Problem details
Please copy out each line of the entries in which "yellow" appears.

====

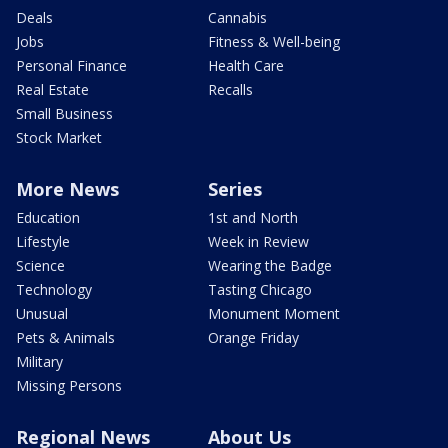
Deals
Cannabis
Jobs
Fitness & Well-being
Personal Finance
Health Care
Real Estate
Recalls
Small Business
Stock Market
More News
Series
Education
1st and North
Lifestyle
Week in Review
Science
Wearing the Badge
Technology
Tasting Chicago
Unusual
Monument Moment
Pets & Animals
Orange Friday
Military
Missing Persons
Regional News
About Us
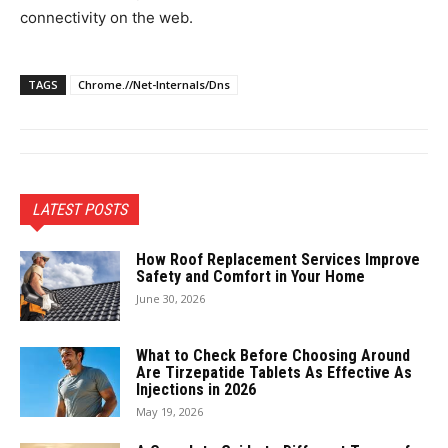
connectivity on the web.
TAGS
Chrome.//Net-Internals/Dns
LATEST POSTS
How Roof Replacement Services Improve
Safety and Comfort in Your Home
June 30, 2026
What to Check Before Choosing Around
Are Tirzepatide Tablets As Effective As
Injections in 2026
May 19, 2026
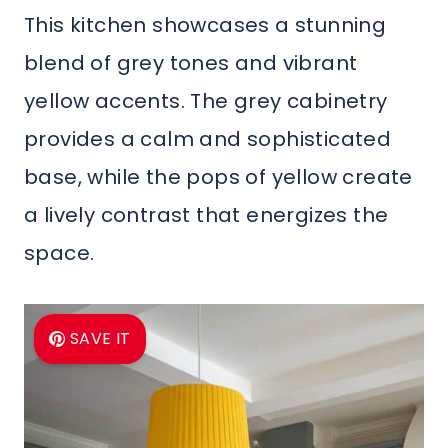
This kitchen showcases a stunning
blend of grey tones and vibrant
yellow accents. The grey cabinetry
provides a calm and sophisticated
base, while the pops of yellow create
a lively contrast that energizes the
space.
SAVE IT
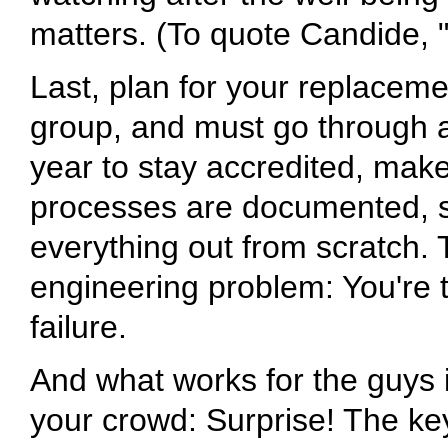
matters. (To quote Candide, 
Last, plan for your replaceme
group, and must go through
year to stay accredited, make 
processes are documented, s
everything out from scratch. 
engineering problem: You're tr
failure.
And what works for the guys 
your crowd: Surprise! The keys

====

Response to the exercise
yellow accents. The grey cabinetry
base, while the pops of yellow create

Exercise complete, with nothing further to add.